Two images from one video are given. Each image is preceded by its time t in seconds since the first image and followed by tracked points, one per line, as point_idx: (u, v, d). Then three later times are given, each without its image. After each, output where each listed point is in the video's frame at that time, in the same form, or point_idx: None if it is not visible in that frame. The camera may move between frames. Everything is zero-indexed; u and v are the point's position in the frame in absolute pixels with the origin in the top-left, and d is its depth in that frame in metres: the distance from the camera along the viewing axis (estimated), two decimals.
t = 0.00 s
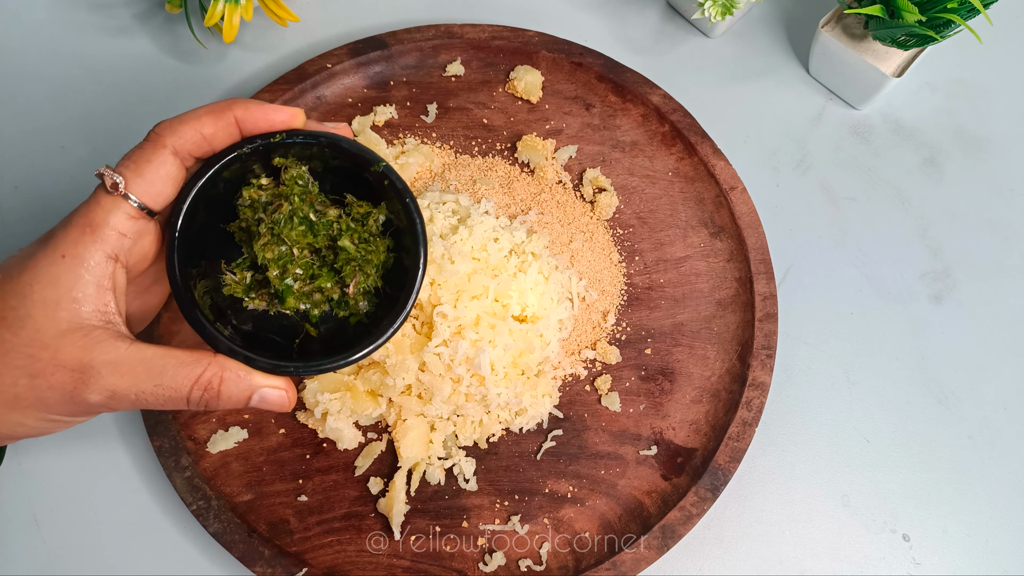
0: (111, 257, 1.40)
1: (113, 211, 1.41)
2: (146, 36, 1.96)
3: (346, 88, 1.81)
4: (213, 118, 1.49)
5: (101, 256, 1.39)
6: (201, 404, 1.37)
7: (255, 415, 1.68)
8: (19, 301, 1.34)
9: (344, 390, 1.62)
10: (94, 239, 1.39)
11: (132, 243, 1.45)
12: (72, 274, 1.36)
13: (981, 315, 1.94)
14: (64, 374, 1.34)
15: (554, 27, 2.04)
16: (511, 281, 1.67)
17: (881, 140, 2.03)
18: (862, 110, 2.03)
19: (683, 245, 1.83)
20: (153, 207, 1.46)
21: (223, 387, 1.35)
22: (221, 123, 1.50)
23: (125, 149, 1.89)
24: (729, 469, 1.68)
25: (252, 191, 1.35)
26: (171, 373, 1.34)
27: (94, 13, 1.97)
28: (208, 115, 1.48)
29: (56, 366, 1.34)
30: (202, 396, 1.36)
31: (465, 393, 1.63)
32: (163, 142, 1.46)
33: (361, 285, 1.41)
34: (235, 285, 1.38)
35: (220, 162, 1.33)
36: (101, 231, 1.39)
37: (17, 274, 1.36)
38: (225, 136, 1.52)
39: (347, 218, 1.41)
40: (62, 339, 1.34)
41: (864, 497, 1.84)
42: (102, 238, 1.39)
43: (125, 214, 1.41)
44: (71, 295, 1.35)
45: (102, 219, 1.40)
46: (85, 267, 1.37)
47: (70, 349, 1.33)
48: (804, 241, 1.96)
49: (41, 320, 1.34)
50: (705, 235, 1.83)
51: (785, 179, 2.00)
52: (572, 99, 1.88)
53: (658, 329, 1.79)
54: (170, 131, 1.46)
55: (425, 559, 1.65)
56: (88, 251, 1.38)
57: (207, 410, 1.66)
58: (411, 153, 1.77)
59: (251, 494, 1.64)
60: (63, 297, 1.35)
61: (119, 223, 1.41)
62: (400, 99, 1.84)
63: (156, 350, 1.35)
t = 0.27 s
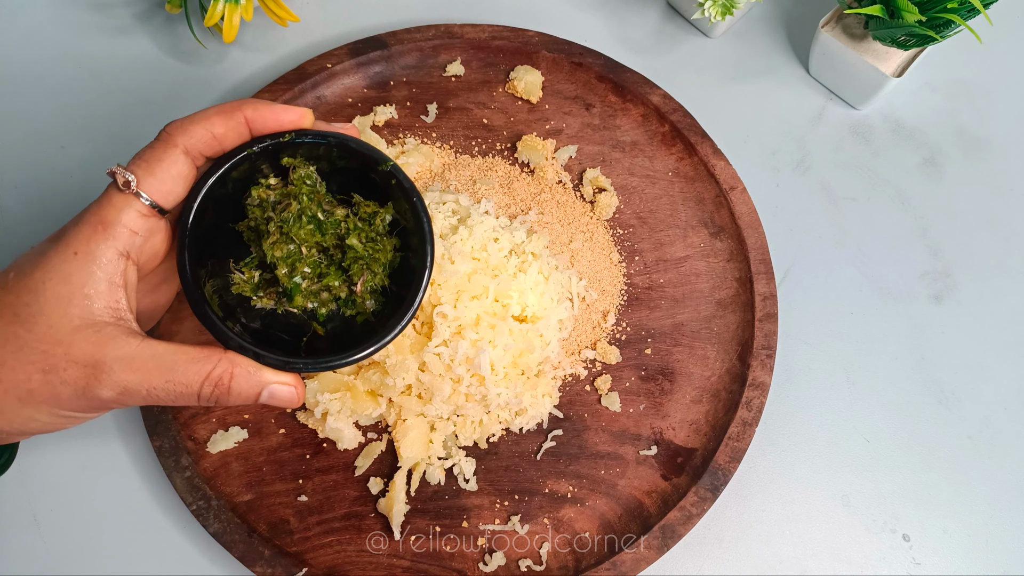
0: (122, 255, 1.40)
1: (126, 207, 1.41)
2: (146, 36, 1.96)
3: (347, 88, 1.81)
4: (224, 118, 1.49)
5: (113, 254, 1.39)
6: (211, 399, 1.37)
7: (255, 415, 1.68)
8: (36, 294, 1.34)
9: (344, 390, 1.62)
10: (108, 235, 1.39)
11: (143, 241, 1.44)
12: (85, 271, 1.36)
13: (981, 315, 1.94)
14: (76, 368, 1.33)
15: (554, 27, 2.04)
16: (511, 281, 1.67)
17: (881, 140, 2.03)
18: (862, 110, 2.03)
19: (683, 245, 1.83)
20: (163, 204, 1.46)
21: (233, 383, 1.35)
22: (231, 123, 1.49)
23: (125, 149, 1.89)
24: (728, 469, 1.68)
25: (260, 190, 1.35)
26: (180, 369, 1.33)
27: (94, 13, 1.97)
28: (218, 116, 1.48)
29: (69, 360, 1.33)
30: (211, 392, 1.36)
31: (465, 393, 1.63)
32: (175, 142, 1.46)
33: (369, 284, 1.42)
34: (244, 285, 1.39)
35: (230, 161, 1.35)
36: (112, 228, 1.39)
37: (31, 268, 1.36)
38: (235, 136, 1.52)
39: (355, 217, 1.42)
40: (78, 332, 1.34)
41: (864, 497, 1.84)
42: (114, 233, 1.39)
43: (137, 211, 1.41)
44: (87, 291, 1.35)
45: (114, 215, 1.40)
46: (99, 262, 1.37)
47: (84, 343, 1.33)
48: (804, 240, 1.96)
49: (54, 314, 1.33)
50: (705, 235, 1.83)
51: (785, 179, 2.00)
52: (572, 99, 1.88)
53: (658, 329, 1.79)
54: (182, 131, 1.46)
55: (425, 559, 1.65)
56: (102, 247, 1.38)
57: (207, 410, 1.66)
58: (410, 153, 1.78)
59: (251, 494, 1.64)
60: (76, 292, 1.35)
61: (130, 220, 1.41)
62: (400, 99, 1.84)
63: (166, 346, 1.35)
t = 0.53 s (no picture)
0: (104, 207, 1.35)
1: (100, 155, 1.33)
2: (146, 35, 1.96)
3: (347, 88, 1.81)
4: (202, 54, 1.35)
5: (96, 207, 1.33)
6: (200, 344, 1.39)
7: (255, 415, 1.68)
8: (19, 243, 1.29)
9: (344, 390, 1.62)
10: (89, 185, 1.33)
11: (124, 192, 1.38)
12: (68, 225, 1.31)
13: (981, 315, 1.94)
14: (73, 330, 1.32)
15: (554, 27, 2.04)
16: (511, 281, 1.67)
17: (881, 140, 2.03)
18: (863, 109, 2.03)
19: (683, 245, 1.83)
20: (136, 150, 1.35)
21: (224, 330, 1.37)
22: (212, 63, 1.35)
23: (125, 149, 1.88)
24: (729, 469, 1.68)
25: (222, 119, 1.28)
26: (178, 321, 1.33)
27: (95, 13, 1.97)
28: (197, 55, 1.34)
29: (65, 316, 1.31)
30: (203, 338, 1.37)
31: (465, 393, 1.63)
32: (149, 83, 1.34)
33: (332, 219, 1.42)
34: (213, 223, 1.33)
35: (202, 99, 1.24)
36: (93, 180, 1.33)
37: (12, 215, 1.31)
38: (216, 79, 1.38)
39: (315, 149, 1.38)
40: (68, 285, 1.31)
41: (864, 497, 1.84)
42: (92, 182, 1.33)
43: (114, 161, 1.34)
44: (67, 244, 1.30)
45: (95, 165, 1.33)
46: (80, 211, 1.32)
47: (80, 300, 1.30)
48: (804, 241, 1.96)
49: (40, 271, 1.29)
50: (705, 235, 1.83)
51: (785, 179, 2.00)
52: (572, 99, 1.88)
53: (658, 328, 1.79)
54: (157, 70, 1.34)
55: (425, 559, 1.65)
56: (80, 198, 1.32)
57: (208, 410, 1.66)
58: (410, 153, 1.78)
59: (251, 494, 1.64)
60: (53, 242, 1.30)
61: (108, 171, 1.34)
62: (400, 99, 1.84)
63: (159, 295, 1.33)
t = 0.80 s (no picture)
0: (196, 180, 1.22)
1: (164, 132, 1.17)
2: (146, 35, 1.96)
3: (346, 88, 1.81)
4: (331, 62, 1.11)
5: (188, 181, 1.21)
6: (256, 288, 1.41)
7: (255, 416, 1.67)
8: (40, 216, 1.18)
9: (344, 390, 1.63)
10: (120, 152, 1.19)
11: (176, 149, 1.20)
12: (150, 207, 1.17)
13: (981, 315, 1.94)
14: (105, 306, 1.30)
15: (554, 27, 2.04)
16: (511, 281, 1.67)
17: (881, 140, 2.03)
18: (863, 109, 2.03)
19: (683, 245, 1.83)
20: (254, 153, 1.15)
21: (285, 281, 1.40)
22: (342, 87, 1.13)
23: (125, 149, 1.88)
24: (729, 469, 1.68)
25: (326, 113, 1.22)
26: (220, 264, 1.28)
27: (95, 14, 1.97)
28: (328, 74, 1.11)
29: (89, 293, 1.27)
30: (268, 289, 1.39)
31: (465, 393, 1.63)
32: (288, 72, 1.10)
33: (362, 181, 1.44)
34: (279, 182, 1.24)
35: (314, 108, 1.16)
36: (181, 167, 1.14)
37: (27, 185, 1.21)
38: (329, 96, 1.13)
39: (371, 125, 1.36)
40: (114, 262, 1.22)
41: (865, 497, 1.83)
42: (144, 161, 1.16)
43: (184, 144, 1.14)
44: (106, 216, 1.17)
45: (146, 140, 1.18)
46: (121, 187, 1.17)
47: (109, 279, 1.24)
48: (804, 241, 1.96)
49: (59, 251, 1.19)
50: (705, 235, 1.83)
51: (785, 179, 2.00)
52: (572, 98, 1.88)
53: (658, 328, 1.79)
54: (298, 63, 1.10)
55: (425, 559, 1.65)
56: (132, 178, 1.16)
57: (208, 410, 1.66)
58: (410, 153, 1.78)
59: (251, 494, 1.64)
60: (127, 228, 1.18)
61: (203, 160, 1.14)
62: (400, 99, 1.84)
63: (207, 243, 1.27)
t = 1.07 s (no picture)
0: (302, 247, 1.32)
1: (309, 231, 1.24)
2: (146, 36, 1.96)
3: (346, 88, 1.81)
4: (471, 213, 1.29)
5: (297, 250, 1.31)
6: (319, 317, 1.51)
7: (255, 415, 1.67)
8: (161, 278, 1.22)
9: (344, 390, 1.63)
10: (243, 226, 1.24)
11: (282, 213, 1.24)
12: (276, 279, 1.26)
13: (981, 315, 1.94)
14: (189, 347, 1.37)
15: (554, 27, 2.04)
16: (511, 281, 1.68)
17: (881, 140, 2.03)
18: (863, 109, 2.03)
19: (683, 245, 1.83)
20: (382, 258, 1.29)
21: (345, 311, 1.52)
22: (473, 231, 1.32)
23: (125, 149, 1.88)
24: (729, 469, 1.69)
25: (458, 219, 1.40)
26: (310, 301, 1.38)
27: (95, 14, 1.97)
28: (468, 222, 1.28)
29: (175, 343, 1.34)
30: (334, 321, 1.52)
31: (465, 393, 1.63)
32: (437, 224, 1.26)
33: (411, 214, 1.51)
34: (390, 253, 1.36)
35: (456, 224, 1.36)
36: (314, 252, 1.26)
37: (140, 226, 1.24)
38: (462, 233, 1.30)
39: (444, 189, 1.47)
40: (211, 330, 1.31)
41: (864, 497, 1.84)
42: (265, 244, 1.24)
43: (320, 251, 1.25)
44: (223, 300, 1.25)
45: (286, 231, 1.24)
46: (248, 272, 1.24)
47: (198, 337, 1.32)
48: (804, 241, 1.96)
49: (165, 313, 1.25)
50: (705, 235, 1.83)
51: (785, 179, 2.00)
52: (573, 98, 1.87)
53: (658, 328, 1.79)
54: (446, 217, 1.26)
55: (425, 559, 1.65)
56: (265, 270, 1.25)
57: (208, 410, 1.66)
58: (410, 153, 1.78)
59: (251, 494, 1.64)
60: (246, 294, 1.26)
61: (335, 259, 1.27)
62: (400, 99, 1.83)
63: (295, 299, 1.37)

**EXERCISE**
Going back to the entries above, set down exactly the lines that begin at the one with "5: (101, 256, 1.39)" and end at the one with "28: (208, 115, 1.48)", both included, and nothing else.

**WRITTEN SOLUTION**
5: (101, 256, 1.39)
6: (201, 404, 1.37)
7: (255, 415, 1.68)
8: (19, 301, 1.34)
9: (344, 390, 1.62)
10: (94, 239, 1.39)
11: (132, 243, 1.45)
12: (72, 274, 1.36)
13: (981, 315, 1.94)
14: (64, 374, 1.34)
15: (554, 27, 2.04)
16: (511, 281, 1.67)
17: (881, 140, 2.03)
18: (862, 110, 2.03)
19: (683, 245, 1.83)
20: (153, 207, 1.46)
21: (223, 387, 1.35)
22: (221, 123, 1.50)
23: (125, 149, 1.89)
24: (729, 469, 1.68)
25: (252, 191, 1.35)
26: (171, 373, 1.34)
27: (94, 13, 1.97)
28: (208, 115, 1.48)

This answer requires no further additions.